Workforce Summit highlights education-to-employment pipeline

Workforce Summit highlights education-to-employment pipeline Main Photo

27 Sep 2023


Local academic institutions can help solve your business’s workforce needs. That was the message heard by about 80 in attendance at EDASC's Skagit Workforce Summit held Sept. 20 at the Northwest Career & Technical Academy in Mount Vernon. 

The day’s featured presenters from the State Employment Security Department, Northwest Career & Technical Academy, Career Connect Northwest, Skagit Valley College, and Western Washington University. Local business speakers were also woven into the program.

Many students finishing their high school or college degree are ready to go to work, said the speakers, and pathways exist connecting those students with local businesses.

For instance, the Northwest Career & Technical Academy has been partnering with local businesses to create internship opportunities that work for both the students and employers. The program has been successfully gaining interest from the business community, and this year 30 students participated in hands-on internships at about a dozen companies.

Representatives from some of those businesses, including Hexcel, T BAILEY, TRICO Companies and Aspen Power Catamarans, spoke as part of a panel at the Workforce Summit.

Emma Rawls, from steel manufacturing company T BAILEY, INC., said her company found their three interns ready to work, gaining their welding certification within weeks and they also demonstrated the soft skills necessary to be good employees.

“They were showing up on time, and if they weren't showing up on time, they were letting us know ahead of time,” she said.

Chris Kiel, president of general contractor TRICO Companies, said his firm saw the need to invest in its future workforce.

“It was about looking at talent in the area and making the decision that if we expected the workforce to grow here … we had to participate in it from the very beginning,” he said. “I encourage you to get involved because the rewards back to us far outweigh anything we can give.”

Getting students interested in these career tracks early on is vital to creating successful internships and job placements, said Career Connect Northwest’s Jenny Veltri. If children don’t have exposure to the varied careers available to them when they are younger, they might not develop the interest and aptitude to begin focusing their studies.

“The sooner we can start students really thinking about how to connect education with what they want to do for the rest of their life, the better, because it will affect their pathway,” she said.

Internships allow students to bridge theory learned in class with practice they get on the job, said SVC’s Brittney Maruska. And employers get “a chance to shape the workforce” when they work with interns. 

“The overall goal of the college is to grow our own,” she said.
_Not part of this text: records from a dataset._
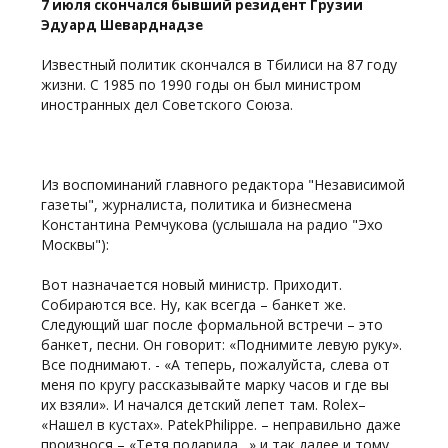
7 июля скончался бывший резидент Грузии
Эдуард Шеварднадзе
Известный политик скончался в Тбилиси на 87 году
жизни. С 1985 по 1990 годы он был министром
иностранных дел Советского Союза.
Из воспоминаний главного редактора "Независимой
газеты", журналиста, политика и бизнесмена
Константина Ремчукова (услышала на радио "Эхо
Москвы"):
Вот назначается новый министр. Приходит.
Собираются все. Ну, как всегда – банкет же.
Следующий шаг после формальной встречи – это
банкет, песни. Он говорит: «Поднимите левую руку».
Все поднимают. - «А теперь, пожалуйста, слева от
меня по кругу рассказывайте марку часов и где вы
их взяли». И начался детский лепет там. Rolex–
«Нашел в кустах». PatekPhilippe. – неправильно даже
произнося – «Тетя подарила…» и так далее и тому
Maruska also highlighted the college’s Customized Training and Job Skills Programs, providing businesses with training opportunities with dollar-for-dollar match incentives.

Students studying at the university level are another resource for businesses. Students within the MBA program at Western Washington University complete a capstone course where teams of students serve as consultants to area businesses looking to solve a specific problem, said WWU’s Lucas Senger. 

A student capstone project developed the idea of value-added products now offered by Bow Hill Blueberries. Today, customers can find Bow Hill Blueberries’ products at their local Haggen and other retail outlets.

“The question [for employers] is ‘Where do we find good people?’” Senger said. “The answer is they’re right here.”

Businesses can also connect to WWU’s Career Services Center to advertise jobs or internships, as well as also hold tabling events to get face time with students or conduct interviews on campus. 

“We can help … employers get in the door, get to know those students,” said WWU’s Career Services Center Executive Director Mindy Pelton. “Do the internship, do the micro internships, so employers are preparing those students, so that when they get in the door they're going to stay.”

The Workforce Summit is part of EDASC's Economic Recovery Plan, funded through ARPA money awarded by Skagit County and its commissioners.